Dataset content section start

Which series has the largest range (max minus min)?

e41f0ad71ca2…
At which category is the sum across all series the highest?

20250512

Dataset content section end
Dataset content section start

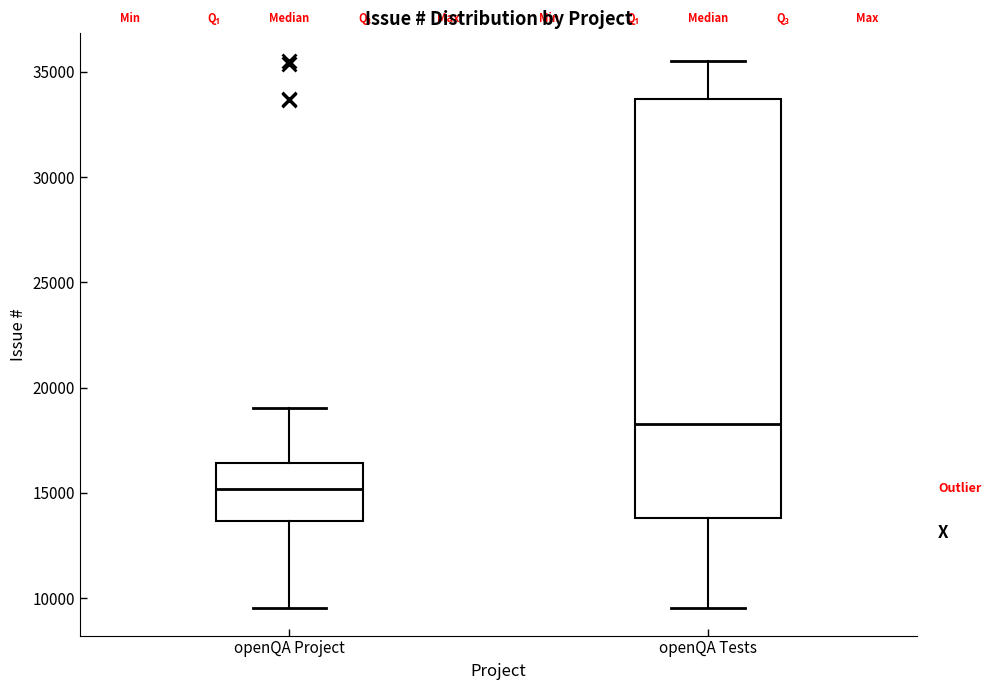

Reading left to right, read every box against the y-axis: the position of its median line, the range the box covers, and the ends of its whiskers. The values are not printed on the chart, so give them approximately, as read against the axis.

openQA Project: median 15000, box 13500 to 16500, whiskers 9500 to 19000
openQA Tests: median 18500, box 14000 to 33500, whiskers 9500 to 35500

Dataset content section end
Dataset content section start

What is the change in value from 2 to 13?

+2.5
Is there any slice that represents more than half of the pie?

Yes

Dataset content section end

## [Goal of the exercise]
Please change "category" to "group" in the lines starting with the line that contains "e41f0ad71ca2…" and going on through the line that contains "At which category", keeping everything else the same. Give back only those lines.

## [Your solution]
e41f0ad71ca2…
At which group is the sum across all series the highest?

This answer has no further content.